Demand/Supply Mechanism
Last updated
Last updated
We are all aware that the goal of healthy tokenomics is to raise demand for the token while decreasing supply. Therefore, Vulcan tokenomics is actually built for long-term viability.
The Vulcan token ecosystem's primary source of supply is tokens issued to reward Vulcan Heroes for the development of data sets. Annual inflation is between 13% and 28%. However, 50% of the tokens will be restricted for a period of one year. The rate of sudden inflationary pressures will be reduced to between 7.5 and 14% annually. After one year they will be gradually released linearly for 52 weeks to Vulcan Heroes.
Tokens purchased during the presale round will be unlocked after two years. After two years, the tokens will be released gradually and linearly over the period of 52 weeks.
However, the majority of our presale investors are long-term investors; after the unlock period, they may simply sell out to square their investment and hold the remainder of the token for the long term.
Customers of Vulcan can purchase Vulcan tokens to use as redemption for Vulcan's products and services at a discount compared to fiat currency. Even if customers pay using fiat, we use that money to buy back Vulcan tokens from exchanges, increasing the demand for Vulcan tokens.

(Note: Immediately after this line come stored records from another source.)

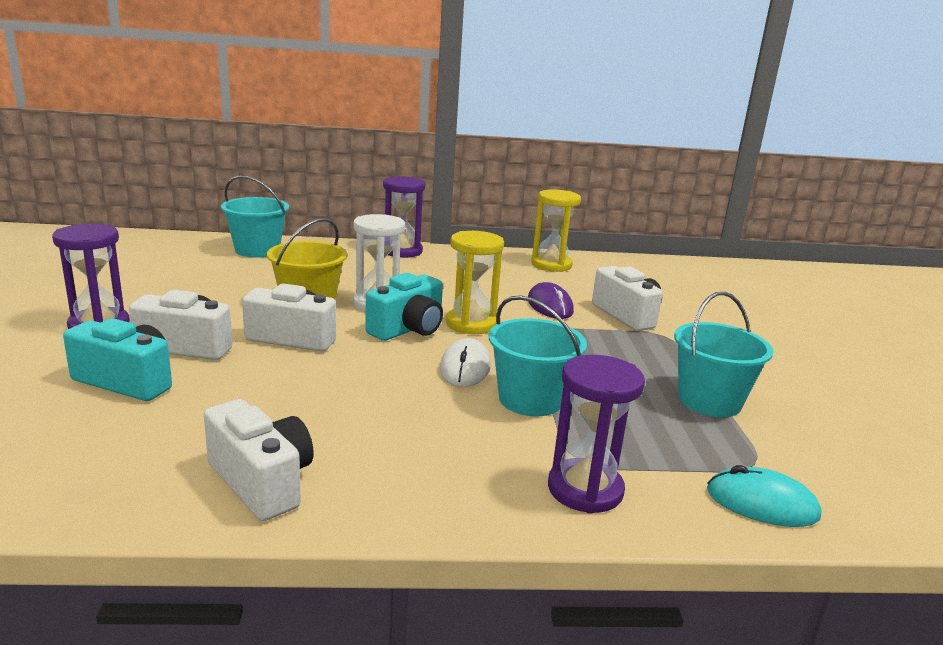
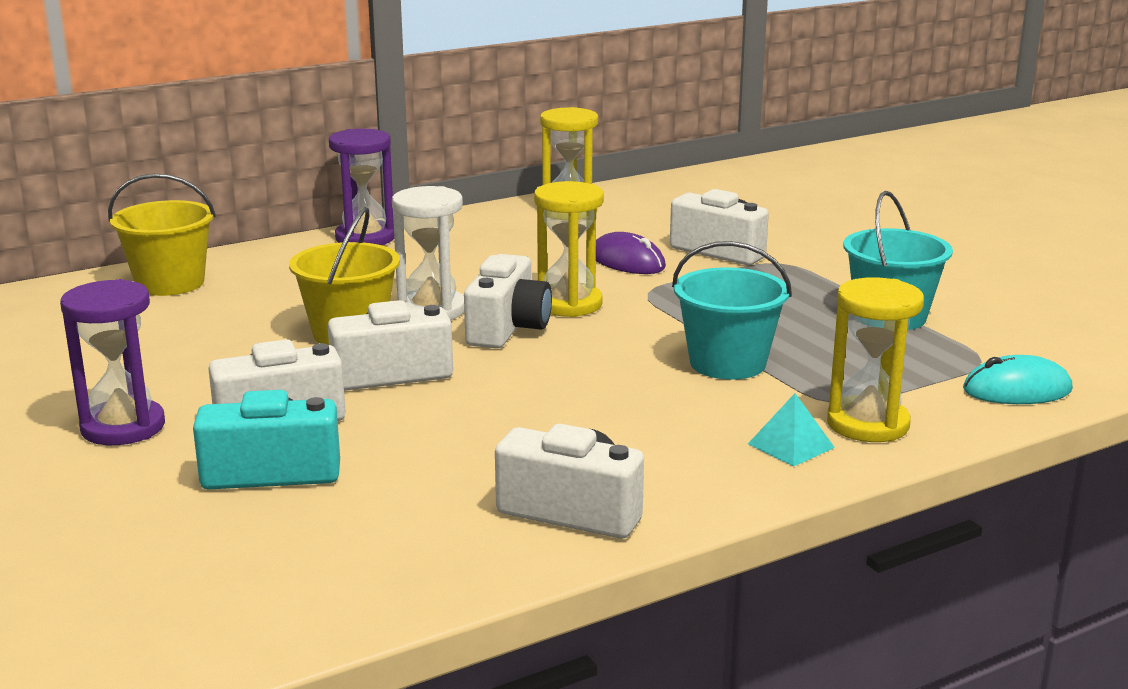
camera: 25 degrees left, 0 degrees up
(257, 250) = (170, 283): turquoise bucket -> yellow bucket
(408, 329) = (508, 328): turquoise camera -> white camera
(465, 368) = (624, 351): white mouse -> none
(497, 486) = (791, 445): none -> turquoise pyramid
(585, 489) = (867, 424): purple hourglass -> yellow hourglass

Despite the fact that Vulcan token is a utility token, tokenomics allows Vulcan token to function as both a utility token and an investment token at the same time through the token buyback mechanism.
Stocks are an often mentioned asset class when looking for similarities for investment tokens in the traditional financial realm. This is especially true for tokens that operate on a supply reduction basis. There is always a clear relationship between cash flow generated in the service and the value of tokens burned, just as there is a direct relationship between net profits generated and equities market buybacks.
When a corresponding token burn or equity buyback is undertaken, the ensuing impact for token holders and shareholders is comparable. A stock buyback increases the proportional ownership of each outstanding share in the total company value, whereas a token burn increases the proportional ownership of each token in the entire protocol value.
If the price of Vulcan token accidentally falls (for any reasons) in comparison to the annual buyback amount, the fundamental valuation of Vulcan tokens will be cheaper and more appealing to long-term investors. They that comprehend Vulcan's cashflow potential will purchase and hold Vulcan tokens for the long run.
With Vulcan's pegged pricing model, when the market price of Vulcan tokens falls, the price of Vulcan's products and services falls as well. Customers can buy Vulcan tokens from the exchange and use them to pay for Vulcan's products and services at a lower cost than if they paid in cash. This will increase market demand for Vulcan tokens naturally.